DATASET EXCERPTS
::::
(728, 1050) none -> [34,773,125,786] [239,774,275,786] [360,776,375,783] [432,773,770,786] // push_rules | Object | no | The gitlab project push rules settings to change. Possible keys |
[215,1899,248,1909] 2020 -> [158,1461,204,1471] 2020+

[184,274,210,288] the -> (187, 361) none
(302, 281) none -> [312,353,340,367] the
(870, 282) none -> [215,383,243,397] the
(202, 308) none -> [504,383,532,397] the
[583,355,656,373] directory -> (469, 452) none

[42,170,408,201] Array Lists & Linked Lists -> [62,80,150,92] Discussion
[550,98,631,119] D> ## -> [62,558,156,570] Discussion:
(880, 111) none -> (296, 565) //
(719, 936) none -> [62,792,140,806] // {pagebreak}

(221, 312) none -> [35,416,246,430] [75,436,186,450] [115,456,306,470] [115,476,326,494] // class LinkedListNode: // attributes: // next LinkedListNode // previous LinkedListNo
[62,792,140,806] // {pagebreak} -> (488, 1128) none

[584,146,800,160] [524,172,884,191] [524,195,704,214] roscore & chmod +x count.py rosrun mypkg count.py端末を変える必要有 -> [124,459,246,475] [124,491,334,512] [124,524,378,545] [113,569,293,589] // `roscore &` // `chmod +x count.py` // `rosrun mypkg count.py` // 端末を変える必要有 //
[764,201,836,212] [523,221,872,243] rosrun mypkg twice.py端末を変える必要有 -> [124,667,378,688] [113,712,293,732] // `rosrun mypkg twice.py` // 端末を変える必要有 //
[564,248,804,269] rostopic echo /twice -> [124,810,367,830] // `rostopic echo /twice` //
::::
INSTRUCTION
Extract every line above exactly as it stands.

OUTPUT FOR THIS EXERCISE
(728, 1050) none -> [34,773,125,786] [239,774,275,786] [360,776,375,783] [432,773,770,786] // push_rules | Object | no | The gitlab project push rules settings to change. Possible keys |
[215,1899,248,1909] 2020 -> [158,1461,204,1471] 2020+

[184,274,210,288] the -> (187, 361) none
(302, 281) none -> [312,353,340,367] the
(870, 282) none -> [215,383,243,397] the
(202, 308) none -> [504,383,532,397] the
[583,355,656,373] directory -> (469, 452) none

[42,170,408,201] Array Lists & Linked Lists -> [62,80,150,92] Discussion
[550,98,631,119] D> ## -> [62,558,156,570] Discussion:
(880, 111) none -> (296, 565) //
(719, 936) none -> [62,792,140,806] // {pagebreak}

(221, 312) none -> [35,416,246,430] [75,436,186,450] [115,456,306,470] [115,476,326,494] // class LinkedListNode: // attributes: // next LinkedListNode // previous LinkedListNo
[62,792,140,806] // {pagebreak} -> (488, 1128) none

[584,146,800,160] [524,172,884,191] [524,195,704,214] roscore & chmod +x count.py rosrun mypkg count.py端末を変える必要有 -> [124,459,246,475] [124,491,334,512] [124,524,378,545] [113,569,293,589] // `roscore &` // `chmod +x count.py` // `rosrun mypkg count.py` // 端末を変える必要有 //
[764,201,836,212] [523,221,872,243] rosrun mypkg twice.py端末を変える必要有 -> [124,667,378,688] [113,712,293,732] // `rosrun mypkg twice.py` // 端末を変える必要有 //
[564,248,804,269] rostopic echo /twice -> [124,810,367,830] // `rostopic echo /twice` //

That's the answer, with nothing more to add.